Abidjan, 18 avr 2025 (AIP) – Jadis cantonnée aux seuls paysans baoulé émigrés, la fête de Paquinou s’est imposée au fil des années comme un événement d’envergure nationale, mêlant traditions, retrouvailles familiales, et opportunités économiques. Aujourd’hui, elle mobilise l’ensemble de la communauté baoulé, des anciens aux plus jeunes, aussi bien dans les villages qu’en milieu urbain.
Au-delà de la fête, Paquinou est devenue une occasion privilégiée de réflexion collective et d’initiatives communautaires. Mme Akissi Kouamé, membre d’une association de ressortissants de la région du Gbêkê, le souligne avec conviction : « Paquinou rassemble tout le monde.

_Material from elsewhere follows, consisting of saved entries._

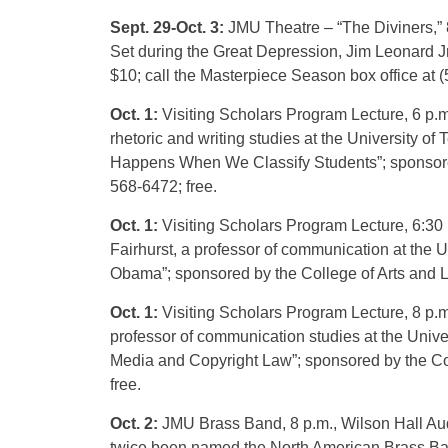
Sept. 29-Oct. 3:
JMU Theatre – “The Diviners,” 
Set during the Great Depression, Jim Leonard Jr.
$10; call the Masterpiece Season box office at (5
Oct. 1:
Visiting Scholars Program Lecture, 6 p.m
rhetoric and writing studies at the University o
Happens When We Classify Students”; sponsored b
568-6472; free.
Oct. 1:
Visiting Scholars Program Lecture, 6:30
Fairhurst, a professor of communication at the U
Obama”; sponsored by the College of Arts and Let
Oct. 1:
Visiting Scholars Program Lecture, 8 p.
professor of communication studies at the Unive
Media and Copyright Law”; sponsored by the Colle
free.
Oct. 2:
JMU Brass Band, 8 p.m., Wilson Hall Audi
twice been named the North American Brass B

C’est le moment idéal pour lancer des projets utiles à notre communauté. »
À Yopougon Maroc, Kouamé Rachelle, vendeuse de vêtements, voit en cette célébration un moment de joie et de partage. Pour elle, les liens familiaux et sociaux se renforcent à travers les différentes activités festives. « Paqui-nou est avant tout une période de retrouvailles, de partage et de célébration. On mange, on danse, puis on organise des réunions après la fête », témoigne-t-elle avec enthousiasme.
Même engouement chez Konan Bénédicte, couturière à Yopougon Niangon Nord, qui s’active pour honorer ce rendez-vous culturel en retournant dans son village natal. « La célébration au village est plus enrichissante. C’est l’occasion de redécouvrir notre culture, que nos enfants ne connaissent pas toujours », confie-t-elle.
Cette année, elle prévoit de se rendre à Pakouabo, à une vingtaine de kilomètres de Bouaflé, accompagnée de son fils de deux ans.
« Depuis le début de la semaine, des convois partent d’Abidjan vers les villages. L’ambiance là-bas est vraiment unique, c’est pourquoi nous y allons », ajoute-t-elle, tout sourire.
Mais si les villages restent le cœur de la célébration, les villes comme Abidjan ne sont pas en reste. Pacôme Kouassi, journaliste au quotidien Le Mandat, observe que la ferveur reste vive, même loin des terres ancestrales. « Même en ville, l’ambiance est conviviale. Les associations se retrouvent dans les maquis baoulé pour communier dans la simplicité », note-t-il.
Pour le sociologue Dr Amalaman Djédou Martin, enseignant à l’UFR des Sciences sociales de l’Université Peleforo Gon Coulibaly de Korhogo depuis 2013, les jeunes générations citadines perçoivent Paquinou comme une simple fête, un moment de réjouissance collective. Toutefois, précise-t-il, pour les anciens et les aînés sociaux, Paquinou revêt une signification plus profonde.
« C’est une commémoration du retour d’exode des Baoulé de la Basse-Côte et des zones forestières vers le pays baoulé. Elle permet de retrouver les siens, de raffermir les liens de fraternité et de parenté, et de contribuer au développement des villages », explique-t-il.
Face à la notoriété croissante de cette célébration, un plaidoyer est adressé aux ministères de la Culture et du Tourisme, afin que le néologisme ivoirien Paquinou soit labellisé et inscrit au patrimoine immatériel de l’UNESCO, à l’instar du Djéguélé (balafon sénoufo) ou de la ville historique de Grand-Bassam.
Entre enracinement culturel et modernité, Paquinou incarne aujourd’hui une dynamique identitaire forte, au point que des voix s’élèvent pour qu’elle soit reconnue comme patrimoine culturel immatériel. Cette aspiration à une reconnaissance officielle témoigne de l’importance que revêt cette fête pour la communauté baoulé et pour la mémoire collective ivoirienne.